Lincoln-Way Central librarian enhances education through various tools
Thursday, March 2, 2017

Librarian Aileen Koesche has worked in District 210 for nearly two decades. Like many librarians, her career has evolved throughout her time with Lincoln-Way, and while Koesche’s education and experiences qualify her for a number of positions within the education field, she seems to have found her calling in the library.

“I do like being in the library because I’m able to reach more students through this position,” she says. Koesche aims to cater to different interests of the Lincoln-Way Central students through offering incentives to encourage involvement, as well as by utilizing social media. “I’m trying to give it more of a café/book store type feeling here, where the kids can comfortably study in groups or work on projects,” she says. She also began the library’s Instagram account in September, where she posts “book crushes,” updates on the book club, and available opportunities in the media center.

Koesche joined Lincoln-Way in the fall of 2000 as a special education English teacher. “I think that because of my teaching experience, I’m able to let teachers know about great resources. Not everyone understands what’s available here, so I’m able to work with different departments to help out in classrooms,” she says.

After teaching and taking on the role of dean at Lincoln-Way Central, Koesche went back to school to receive her Library Information Specialist degree and applied for an opening in the library, securing the job in 2009.
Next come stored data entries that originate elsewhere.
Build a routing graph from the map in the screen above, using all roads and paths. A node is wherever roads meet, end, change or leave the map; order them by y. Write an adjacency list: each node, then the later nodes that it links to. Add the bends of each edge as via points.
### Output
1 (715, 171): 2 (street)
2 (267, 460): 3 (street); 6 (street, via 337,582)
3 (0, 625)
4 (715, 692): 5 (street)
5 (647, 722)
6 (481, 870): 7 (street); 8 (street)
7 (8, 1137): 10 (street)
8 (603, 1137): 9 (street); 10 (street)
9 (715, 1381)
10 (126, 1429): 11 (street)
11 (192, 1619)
Throughout her career, much of the print world has continued to move to digital, allowing more technology opportunities to become available in the library. However, Koesche doesn’t anticipate removing the library’s printed materials anytime soon. “It’s definitely going to move digital and more technical in terms of research,” she says, “but we’re seeing a lot of kids who still like to read their personal books in printed form—in their hands.”

Koesche started a book club through the library last year, and her attendance has doubled to date. She says, “Last year was strictly a traditional book club where every month we read a different book, but I surveyed the students this year and they decided to change it up a bit. So now we don’t just do book reviews, but also see book trailers and talk about e-books.”

She also encourages students to participate in one of the two state-recognized reading programs: The Abraham Lincoln High School Book Award, which is run by the Illinois School Library Media Association (ILSMA), and the Read for a Lifetime Program. Both programs are designed to encourage high school students to read for pleasure, and each program is noted on participating students’ transcripts. “I really like that students can participate in both of these programs without having to physically meet,” says Koesche. “I like to think about it as if it is a virtual club. It works for those students who can’t make meetings.”

In terms of the future of the library, Koesche sees her day-to-day job becoming more mobile throughout the school. As technology continues to evolve in each department, she envisions librarians “going out into the classrooms” to aid in research and provide tools for students. She would, however, always like to keep the personal connection through reading. “Usually, you can find something everyone likes. It’s more just getting to know the students to be able to recommend something that might interest them.”